Your game owns the data, the mutations, and the rendering. Worldsmith owns the LLM orchestration, plan execution, and memory.
Install
npm install worldsmithQuickstart
Scaffold a new game:
npx worldsmith initThis creates a starter project with a .env.example, prompt templates, and example content.
Or wire it up manually:
import "dotenv/config";
import { createEngine } from "worldsmith";
const engine = createEngine({
llm: { provider: "openai", model: "gpt-4.1", apiKey: process.env.OPENAI_API_KEY },
});
// Register callbacks — the engine delegates all game logic to you
engine.onMutate((entityId, property, op, value) => {
// Apply mutation to your entity store
});
engine.onRoll((entityId, stat, difficulty) => {
// Return { outcome: string, roll: number, margin: number }
// outcome can be any string: "success", "failure", "critical", "fumble", etc.
});
engine.onGetEntityLocation((entityId) => {
// Return the location ID for this entity
});
// Handle a player action
const result = await engine.handleAction("player-1", "attack the goblin", ["goblin-3"]);
console.log(result.description);How It Works
- A player performs an action (e.g. "buy the sword", "pick the lock")
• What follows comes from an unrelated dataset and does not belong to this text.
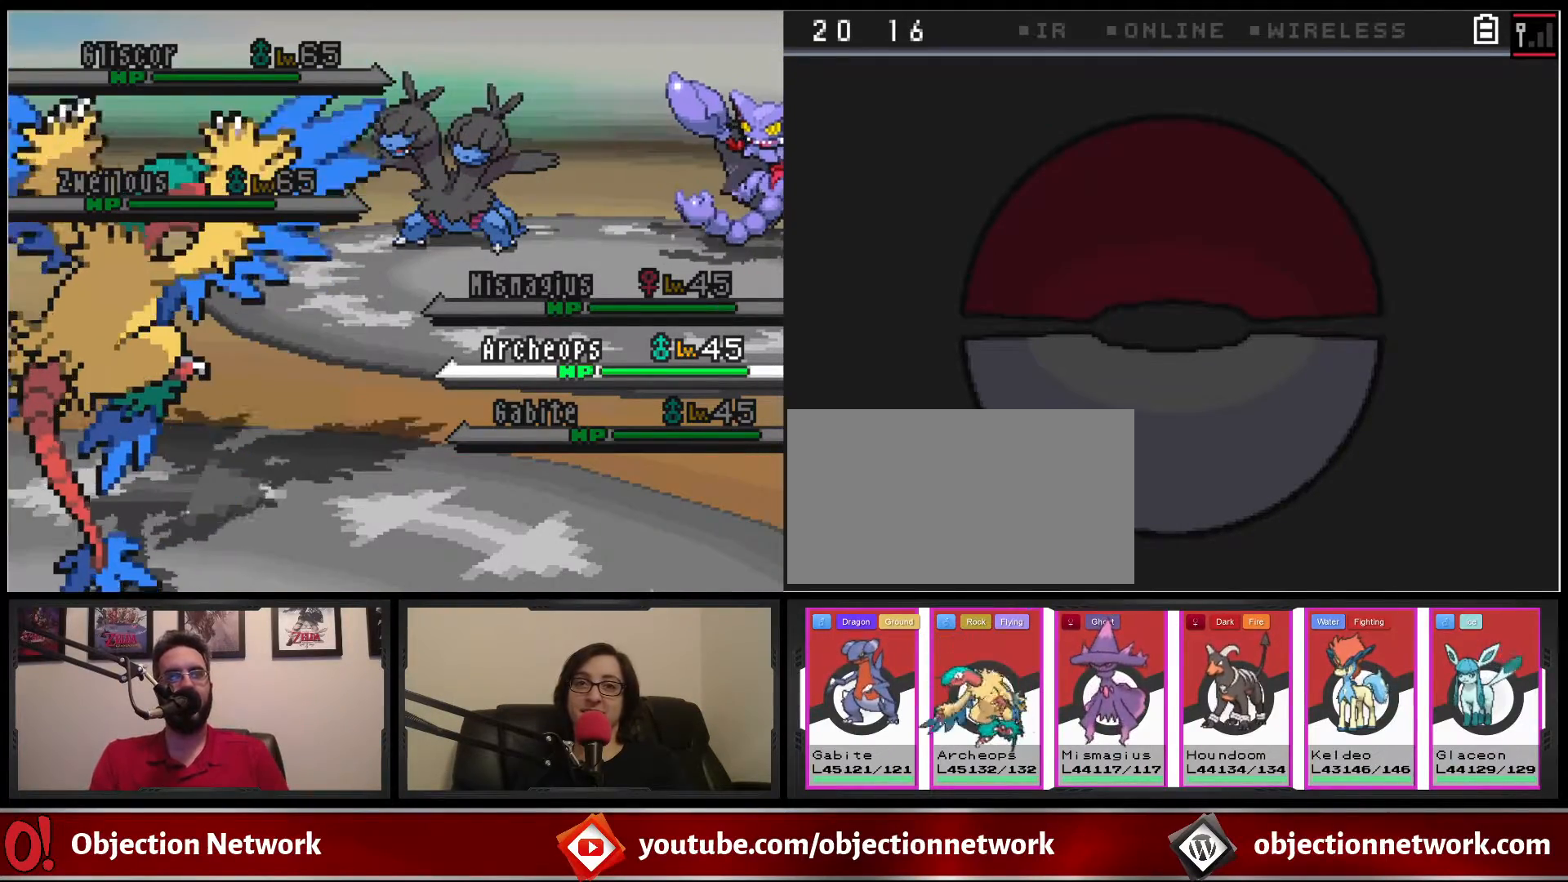
{"buttons": [], "events": []}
- The engine sends game context + action to an LLM
- The LLM returns a plan — a JSON array of typed step primitives
- The engine executes the plan step by step, delegating each step to your registered callbacks
- Mutations are batched into transactions; remember/emit steps are deferred until after commit
The 8 Primitives
Every plan the LLM generates is composed of these step types:
| Step | Purpose | Callback |
|------|---------|----------|
| mutate | Change entity state (set, add, subtract, append, remove). Supports $ref for runtime values. | onMutate |
| roll | Stat check with arbitrary named outcome branches | onRoll |
| resolve | Delegate to game logic with arbitrary named branches | onResolve |
| remember | Store a vector memory for an entity | onRemember |
| emit | Push an event to another entity's session | onEmit |
| do | Trigger a sub-action by another entity | onDo |
| move | Change an entity's location | onMove |
| for_each | Iterate over entities from a query, executing inner steps for each | onQueryEntities |
Example plan (LLM output)
{
"steps": [
{ "step": "roll", "entity": "player-1", "stat": "agility", "difficulty": 12,
"branches": {
"success": [
{ "step": "mutate", "entity": "goblin-3", "property": "hp", "op": "subtract", "value": 8 },
{ "step": "emit", "entity": "goblin-3", "event": {
"type": "attacked", "description": "A swift blade finds its mark.", "actor": "player-1"
}}
],
"failure": [
{ "step": "emit", "entity": "goblin-3", "event": {
"type": "attacked", "description": "The goblin sidesteps the clumsy swing.", "actor": "player-1"
}}
]
}
},
{ "step": "remember", "entity": "player-1", "text": "Fought the goblin in the east corridor" }
],
"result": {
"outcome": "depends_on_outcome",
"outcomes": {
"success": { "description": "Your blade strikes true." },
"failure": { "description": "The goblin dodges your attack." }
}
}
}Data flow with $ref
Mutation values can reference resolve/roll results at runtime instead of using LLM-guessed literals:
{
"step": "resolve", "type": "combat", "config": { "attacker": "player", "defender": "goblin" },
"branches": {
"hit": [
{ "step": "mutate", "entity": "goblin", "property": "hp", "op": "subtract",
"value": { "$ref": "resolve.data.damage" } }
]
}
}Supported paths: resolve.data.<key>, roll.outcome, roll.roll, roll.margin.
Loops with for_each
Apply steps to multiple entities without enumerating each one:
{
"step": "for_each",
"query": { "type": "crew_at_location", "config": { "location": "bridge" } },
"as": "member",
"steps": [
{ "step": "mutate", "entity": "{{ member }}", "property": "morale", "op": "subtract", "value": 10 }
]
}The onQueryEntities callback resolves the query to a list of entity IDs. Inner steps execute for each, with {{ member }} replaced.
Configuration
All configuration is done in TypeScript. Secrets come from environment variables via dotenv.
import "dotenv/config";
import { createEngine } from "worldsmith";
const engine = createEngine({
llm: {
provider: "openai", // openai | groq | chromagolem
model: "gpt-4.1",
apiKey: process.env.OPENAI_API_KEY, // or LLM_API_KEY
baseUrl: "https://api.openai.com/v1",
temperature: 0.4,
maxTokens: 1500,
},
prompts: {
system: "...", // inline system prompt content
systemFile: "./prompts/rules.md", // or load from file
},
memory: {
path: "./data/memories", // LanceDB path for entity memories
ledgerPath: "./data/ledger", // LanceDB path for world ledger
},
plan: { maxSteps: 30 }, // max steps per plan (default: 20)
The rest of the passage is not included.